We receive many requests for information about Poulton and its residents. We would be delighted to know more about the people and places below. Please email mc.storey@virgin.net if you have any information at all

 

This is a request for any information about the WELSH family, fish merchants of Fleetwood

Hello,

Hope you can help me please. I am researching the family name of WELSH who were all Londoners but several family members moved up to Fleetwood and set up as fish merchants on Copse Road probably around the 1920’s. The business was eventually bought by Boston Deep Sea Fisheries.

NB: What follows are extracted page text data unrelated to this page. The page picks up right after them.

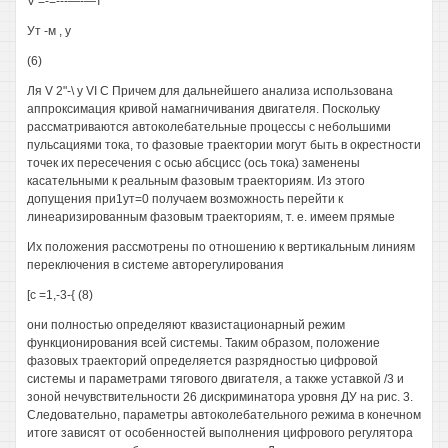
V =-=---—-—т
Ут -м , у
(6)
Ля V 2"-\ у VI С Причем для дальнейшего анализа использована
аппроксимация кривой намагничивания двигателя. Поскольку
рассматриваются автоколебательные процессы с небольшими
пульсациями тока, то фазовые траектории могут быть в окрестности
точек их пересечения с осью абсцисс (ось тока) заменены
касательными к реальным фазовым траекториям. Из этого
допущения при1ут=0 получаем возможность перейти к
линеаризированным фазовым траекториям, т. е. имеем прямые
Их положения рассмотрены по отношению к вертикальным линиям
переключения в системе авторегулирования
[с =1,-3-{ (8)
они полностью определяют квазистационарный режим
функционирования всей системы. Таким образом, положение
фазовых траекторий определяется разрядностью цифровой
системы и параметрами тягового двигателя, а также уставкой /3 и
зоной нечувствительности 26 дискриминатора уровня ДУ на рис. 3.
Следовательно, параметры автоколебательного режима в конечном
итоге зависят от особенностей выполнения цифрового регулятора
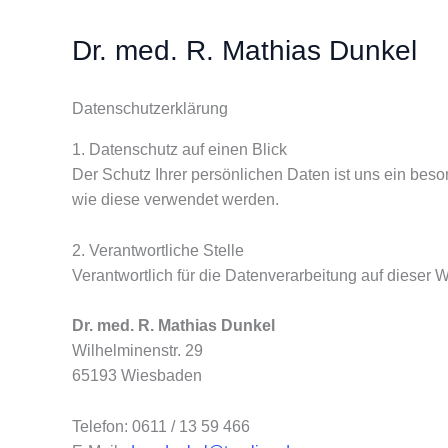
Zum
Inhalt
Dr. med. R. Mathias Dunkel
springen
Datenschutzerklärung
1. Datenschutz auf einen Blick
Der Schutz Ihrer persönlichen Daten ist uns ein bes
wie diese verwendet werden.
2. Verantwortliche Stelle
Verantwortlich für die Datenverarbeitung auf dieser W
Dr. med. R. Mathias Dunkel
Wilhelminenstr. 29
65193 Wiesbaden
Telefon: 0611 / 13 59 466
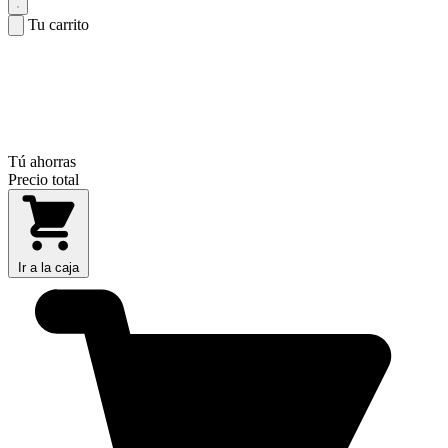
Tu carrito
Tú ahorras
Precio total
Ir a la caja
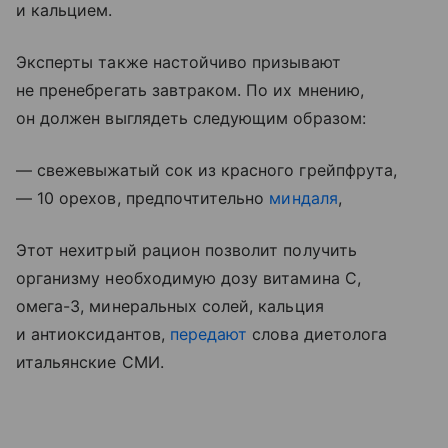
и кальцием.
Эксперты также настойчиво призывают
не пренебрегать завтраком. По их мнению,
он должен выглядеть следующим образом:
— свежевыжатый сок из красного грейпфрута,
— 10 орехов, предпочтительно
миндаля
,
Этот нехитрый рацион позволит получить
организму необходимую дозу витамина С,
омега-3, минеральных солей, кальция
и антиоксидантов,
передают
слова диетолога
итальянские СМИ.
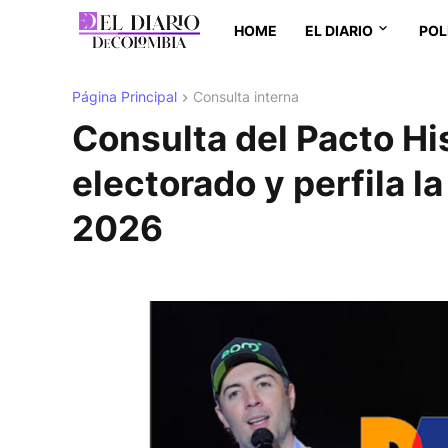
HOME
EL DIARIO
POL
Página Principal
Consulta interna
Consulta del Pacto His
electorado y perfila l
2026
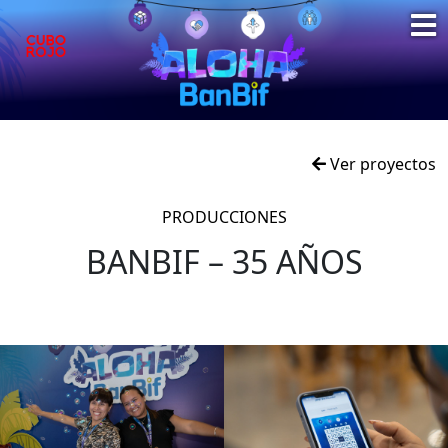
Ver proyectos
PRODUCCIONES
BANBIF – 35 AÑOS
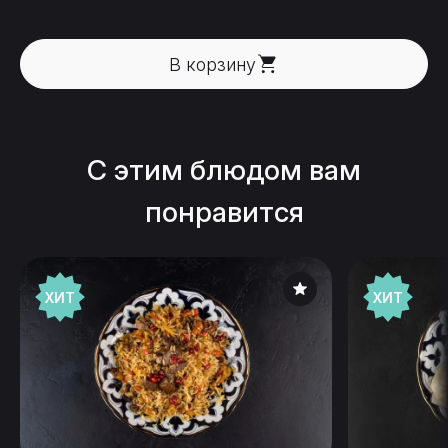
В корзину
C этим блюдом вам
понравится
ХИТ
ХИТ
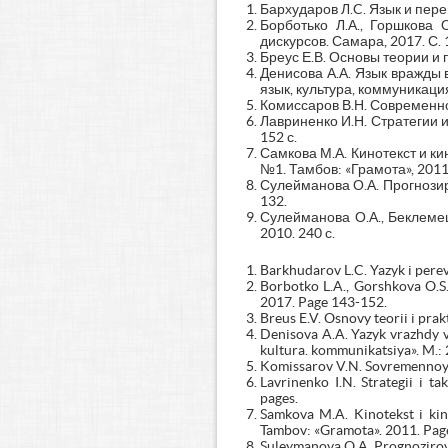
Бархударов Л.C. Язык и перев
Борботько Л.А., Горшкова
дискурсов. Самара, 2017. С. 
Бреус Е.В. Основы теории и п
Денисова А.А. Язык вражды
язык, культура, коммуникация»
Комиссаров В.Н. Современное
Лавриненко И.Н. Стратегии 
152 с.
Самкова М.А. Кинотекст и ки
№1. Тамбов: «Грамота», 2011.
Сулейманова О.А. Прогнозир
132.
Сулейманова О.А., Беклемеш
2010. 240 с.
Barkhudarov L.C. Yazyk i perev
Borbotko L.A., Gorshkova O.S. 
2017. Page 143-152.
Breus E.V. Osnovy teorii i prak
Denisova A.A. Yazyk vrazhdy 
kultura. kommunikatsiya». M.:
Komissarov V.N. Sovremennoye
Lavrinenko I.N. Strategii i 
pages.
Samkova M.A. Kinotekst i kino
Tambov: «Gramota». 2011. Pag
Suleymanova O.A. Prognozirova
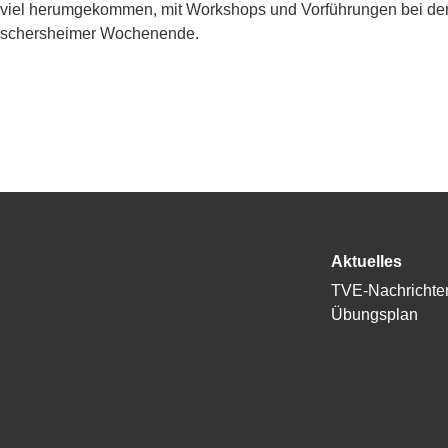
viel herumgekommen, mit Workshops und Vorführungen bei de
 Eschersheimer Wochenende.
Aktuelles
TVE-Nachrichte
Übungsplan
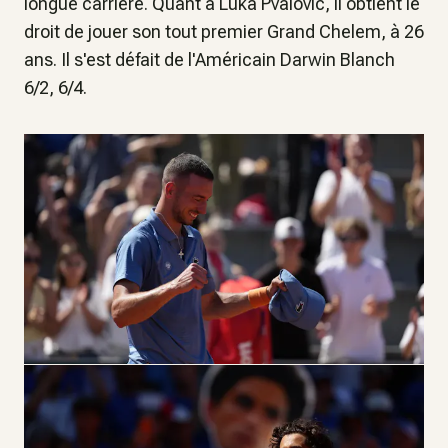
longue carrière. Quant à Luka Pvalovic, il obtient le
droit de jouer son tout premier Grand Chelem, à 26
ans. Il s'est défait de l'Américain Darwin Blanch
6/2, 6/4.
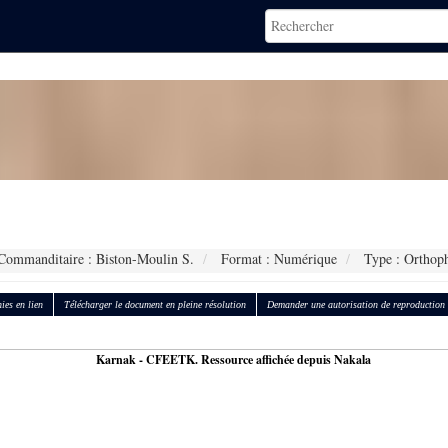
ommanditaire : Biston-Moulin S.
Format : Numérique
Type : Orthop
ies en lien
Télécharger le document en pleine résolution
Demander une autorisation de reproduction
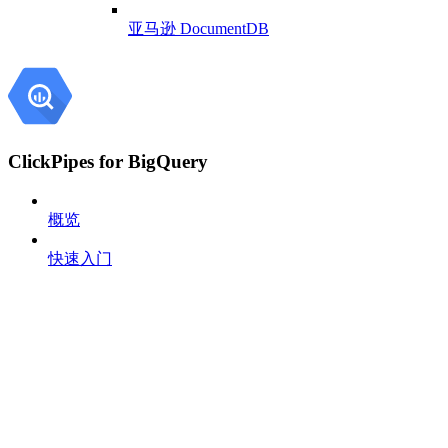
亚马逊 DocumentDB
ClickPipes for BigQuery
概览
快速入门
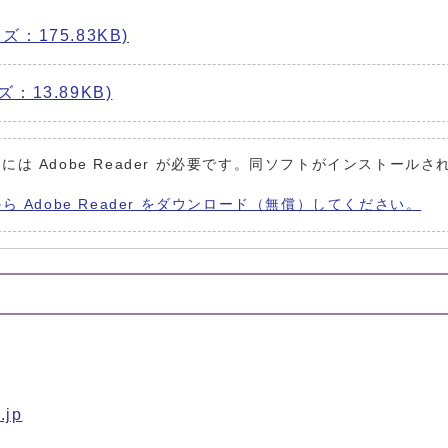
ズ：175.83KB)
ズ：13.89KB)
には Adobe Reader が必要です。同ソフトがインストールさ
から Adobe Reader をダウンロード（無償）してください。
.jp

The brothers who I believe were partners in the business were PHILIP THOMAS WELSH (PHIL), FRANK HAROLD WELSH (HAROLD), WILLIAM CHARLES WELSH (aka JIM), and ALBERT EDWARD WELSH.

If anyone has any information on Phil, Jim or Albert I would be eternally grateful. Harold settled in Fleetwood and we do know his family history. Likewise any information about the business would be greatly welcomed.

Thank you,

David Brooks   Manchester   dj.brooks@blueyonder.co.uk

 

QUINNS SHOP
Mary Maud Quinn liked to visit Leyland, her birth town.
 
She was friendly with a Mr. Maiden who was a market gardener, growing tomato and lettuce. He lived in a large bungalow on the Garstang Road.
 
Mary Maud Quinn kept her shop open for long hours - in competition with a sweet shop directly opposite the road.
 
Aunt Polly (as she was known to the family) would close her shop to listen to her favourite radio programme The Archers, and then reopen.
 
She suffered for many years with arthritis, and she could not open the till and remove coins, so she kept all her loose change in glass bowls under the counter, not a thing you would do today.

 

BIRKBECK
Birkbecks had a shop on the corner of the Breck and Ball Street.
 
Miss Marian Birkbeck was Head of Carleton school between 1932 and 1941
OLD COMPLEY FARM
This is Higher Compley Farm house which stood on Blackpool Old Road until replaced by houses. 
 
It was almost opposite the parade of shops which includes Forsyth & Steel.